La loi prostitution de 2016 n'a pas encore produit d'effets, selon une étude
Une prostituée à Caen en novembre 2017CHARLY TRIBALLEAU
 
 

La mise en oeuvre de la loi prostitution, votée en 2016, est en "accélération" après un retard à l'allumage mais reste "diversement appliquée" sur le territoire et "ses effets concrets sur le phénomène prostitutionnel" n'ont pas encore été constatés, selon un rapport dévoilé mercredi.

L'étude, menée entre avril 2018 et juillet 2019 par les sociologues Jean-Philippe Guillemet et Hélène Pohu, a porté sur quatre villes-test: Paris, Bordeaux, Narbonne et Strasbourg.

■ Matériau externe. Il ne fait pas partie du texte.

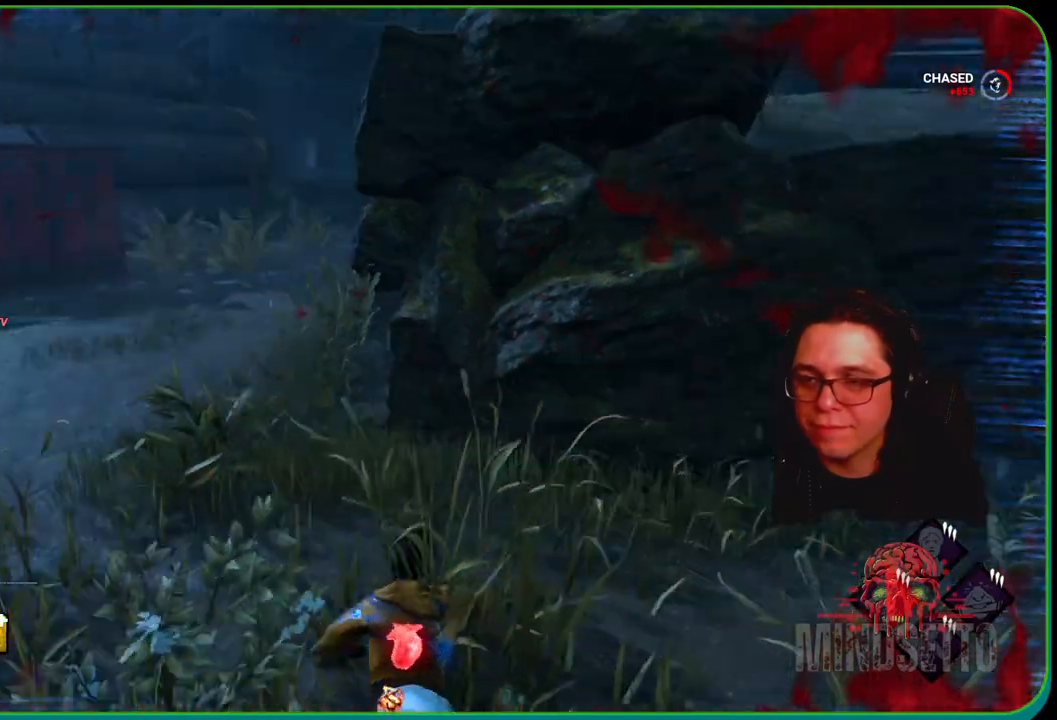
{"buttons": [], "left_stick": "up", "right_stick": "center", "events": [[33, "right_stick", "center"], [133, "left_stick", "up"]]}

Une évaluation nationale, coordonnée par les inspections générales des ministères de l'Intérieur, de la Justice et de la Santé, est attendue d'ici à la fin d'année.

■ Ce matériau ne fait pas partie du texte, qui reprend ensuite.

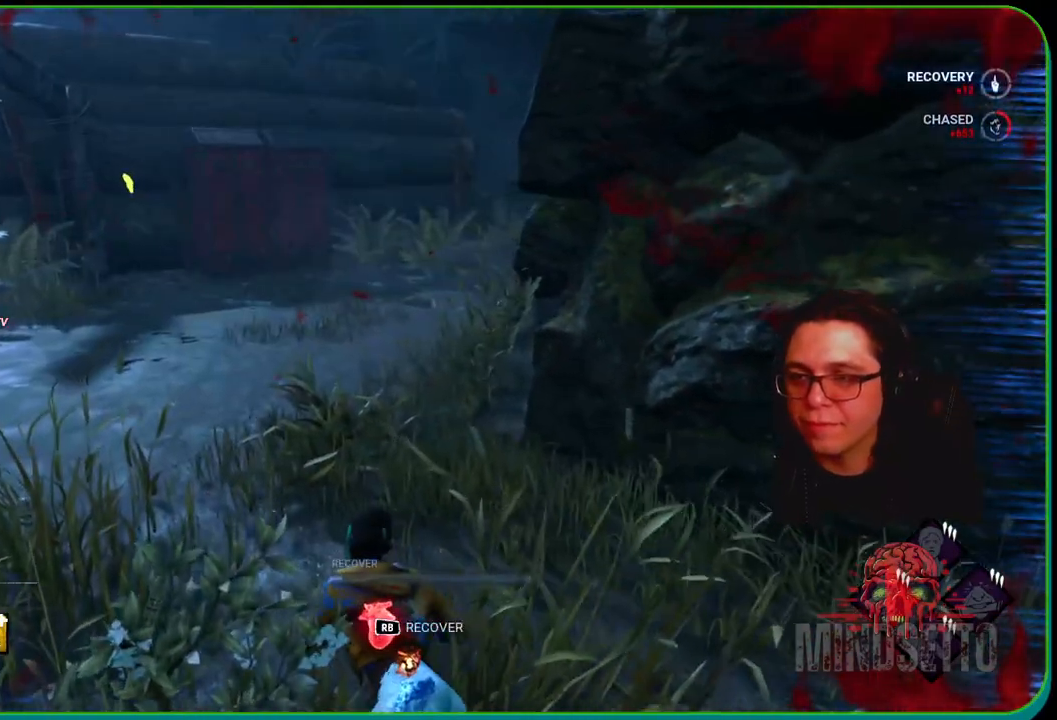
{"buttons": [], "left_stick": "up", "right_stick": "center", "events": [[167, "right_stick", "left"], [317, "right_stick", "center"]]}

Adoptée le 13 avril 2016, la loi a abrogé le délit de racolage, remplacé par la verbalisation des clients - avec une amende de 1.500 euros pouvant aller jusqu'à 3.750 euros en cas de récidive -, parfois complétée par un stage de sensibilisation.

Les personnes prostituées peuvent, à leur demande, s'engager dans un "parcours de sortie de la prostitution" pour bénéficier d'un logement locatif social ou une place en foyer, d'un accompagnement médical sur le plan physique ou psychologique ainsi que des actions d'insertion sociale et professionnelle.

"La loi est très diversement appliquée et nous avons constaté des situations locales très disparates", a résumé lors d'un point presse Jean-Philippe Guillemet.

Ainsi, à Paris, où se concentrent la majorité des 30 à 40.000 personnes prostituées en France selon les estimations officielles, 2.263 clients ont été interpellés, sur un total d'environ 4.000 sur tout le territoire.

En revanche, à Strasbourg, seuls trois amendes ont été dressées en 2017, aucune depuis. A Narbonne, ville-précurseur dans le domaine, "la mutation du procureur et du commandant de police, très actifs sur la pénalisation des clients, a stoppé les verbalisations", selon le rapport.

Si ses auteurs pointent le "degré de mobilisation variable" des acteurs locaux, "celui qui s'approprie le moins la loi, c'est la police", qui invoque "un manque de temps et de moyens", souligne Hélène Pohu.

- "Loi complexe" -

L'accompagnement des personnes prostituées a lui connu "une nette accélération sur les huit derniers mois", a affirmé Grégoire Théry, administrateur de la Fondation Scelles, organisation abolitionniste favorable à la loi, qui a cofinancé les travaux avec la direction générale de la cohésion sociale (DGCS).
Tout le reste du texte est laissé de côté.